After having a baby, many mums are keen to get their fitness back—running is often a big goal. But, pregnancy and childbirth can take a serious toll on your body, so getting back to running takes time, patience, and a bit of preparation. While there’s plenty of advice and return-to-run programs available, how ready you are to run will depend on your individual recovery and meeting a few key milestones.
How Pregnancy and Birth Affect Your Body
Pregnancy puts a lot of pressure on your body. Your abdominal muscles stretch and separate, your pelvic floor gets stretched, and your joints become looser. As exercise intensity usually decreases during pregnancy, you may lose some strength and fitness, too.
After birth, estrogen levels drop, especially if you’re breastfeeding, which can weaken the pelvic floor further. This makes it harder for your pelvic floor to support organs like your bladder and uterus. Joint laxity can also stick around, making your hips, knees, and pelvis more vulnerable to strain or injury. That’s why it’s so important to focus on rebuilding strength and control in your muscles and joints before considering higher-impact activities like running.
Abdominal separation (where the muscles in your belly stretch apart) happens to all mums who carry to full term, and while it’s necessary for baby’s growth, it means less support in your abdominal wall after birth. Without this support, running or any impact activity can place extra stress on your pelvic floor and spine.
On top of all this, the general decrease in fitness during pregnancy and the demands of caring for a newborn (hello, sleep deprivation!) can make it even harder to get back on track.
What You Need to Consider Before Running Again
1. Rest and Recovery
Your body needs time to recover before jumping back into exercise.
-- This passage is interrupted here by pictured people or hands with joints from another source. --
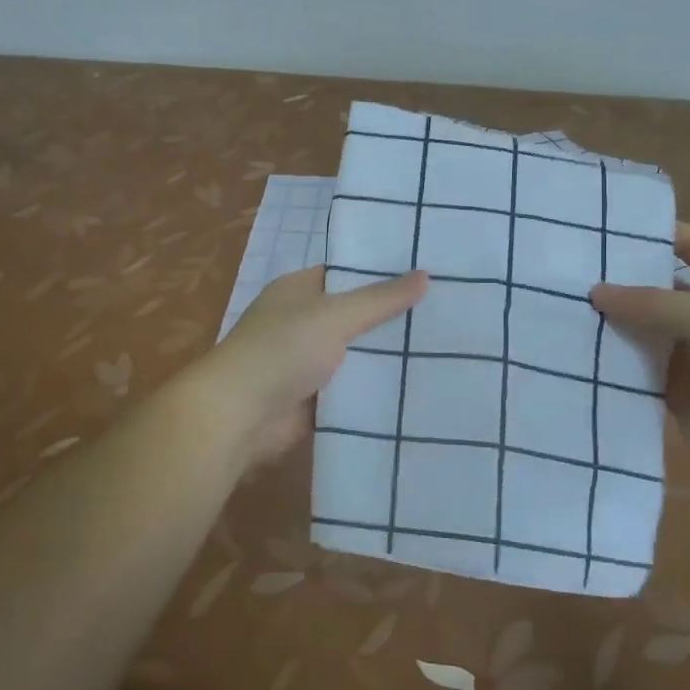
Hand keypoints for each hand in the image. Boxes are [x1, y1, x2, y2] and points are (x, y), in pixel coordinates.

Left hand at [199, 266, 428, 466]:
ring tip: (447, 350)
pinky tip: (419, 388)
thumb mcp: (335, 314)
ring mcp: (306, 363)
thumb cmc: (282, 349)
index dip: (382, 273)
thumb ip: (381, 299)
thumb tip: (426, 275)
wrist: (240, 416)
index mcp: (298, 291)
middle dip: (392, 318)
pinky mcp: (314, 400)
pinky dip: (375, 390)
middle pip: (355, 316)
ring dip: (387, 357)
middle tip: (449, 315)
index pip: (345, 274)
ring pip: (357, 355)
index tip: (427, 275)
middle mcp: (301, 323)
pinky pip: (352, 390)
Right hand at [591, 224, 689, 503]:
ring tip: (558, 306)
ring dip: (609, 323)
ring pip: (640, 331)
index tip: (609, 225)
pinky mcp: (672, 391)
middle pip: (657, 289)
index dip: (659, 232)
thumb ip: (652, 303)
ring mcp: (689, 354)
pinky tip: (571, 351)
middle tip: (566, 269)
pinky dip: (609, 364)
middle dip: (619, 281)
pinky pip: (634, 371)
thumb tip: (596, 292)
Pregnancy and childbirth cause a lot of changes, and it takes time for things to settle. For vaginal births, about a third of first-time mums experience perineal tearing, and there’s a risk of pelvic organ prolapse (when your pelvic organs drop down), especially if labour was long or complicated. While prolapse is common, most cases aren’t serious and often improve within a few months. That’s why it’s generally recommended to wait at least three months before returning to high-impact activities like running.
For C-sections, it’s important to remember that it’s major abdominal surgery. Recovery typically takes 6-8 weeks, during which time your body is healing. No lifting or strenuous activity during that time—wait until you’ve had enough healing before thinking about strength exercises or impact activities.
2. Abdominal Strength and Healing
The first few months postpartum are crucial for your abdominal recovery. Wearing compression garments can help your abdominal muscles heal by supporting them and reducing unnecessary pressure. Strengthening deep core muscles, like the transverse abdominis and pelvic floor, is key to rebuilding your abdominal wall. This will help prevent unnecessary strain during impact activities like running.
If you notice your belly “doming” (bulging in the middle) or experience bladder leakage during activities, it’s a sign your core isn’t ready for high-impact exercises yet. Focus on deep core strengthening before progressing to more intense exercises.
3. Pelvic Floor Strength
Your pelvic floor plays a huge role in supporting your bladder, bowel, uterus, and helps manage abdominal pressure during activities like running, jumping, or even coughing and sneezing. If your pelvic floor isn’t strong enough, you might experience incontinence, pelvic pain, or feelings of heaviness down below.
Before returning to running, your pelvic floor needs to be strong enough to cope with the impact. This means being able to perform pelvic floor contractions quickly and hold them for a reasonable amount of time. If you’re experiencing any pelvic floor symptoms, such as leaking, pain, or heaviness, it’s important to address those before considering running.
4. Lower Limb Strength and Control
To run without injury, your legs and joints need a baseline level of strength and control. There are a few basic tests to check if you’re ready for running, such as:
- Walking for 30 minutes
- Balancing on one leg for 10 seconds
- 10 single-leg squats
- Jogging on the spot for 1 minute
- 10 forward bounds or
- 10 single-leg hops
- 10 Running mans
If you’re able to do these without issues, you’re on the right track. But don’t rush it—gradually build up strength and control before adding the impact of running.
5. Gradual Build-Up and Structured Program
When you’re ready to start running again, it’s important to ease into it with a structured program. Start with short, easy runs and gradually increase the distance and intensity. This helps your body adjust to the demands of running without risking injury. Patience is key here—don’t rush the process.
6. Supportive Gear
Wearing supportive underwear and a good sports bra can help protect your pelvic floor while you run. Research shows these can reduce strain on the pelvic floor and lower the risk of dysfunction. There are also compression garments designed specifically for postpartum recovery that can provide extra support, especially for the pelvic region.
The Risks of Rushing Back into Running
It’s important to follow a proper return-to-run program to avoid long-term issues like pelvic organ prolapse, incontinence, or musculoskeletal injuries (such as tendinitis or stress fractures). Working with a physio can help ensure your return to running is safe and effective, based on your individual recovery and fitness level.
The key is to take your time, rebuild strength and control, and only progress to running when your body is truly ready. You’ve got this—just make sure to listen to your body and move at your own pace!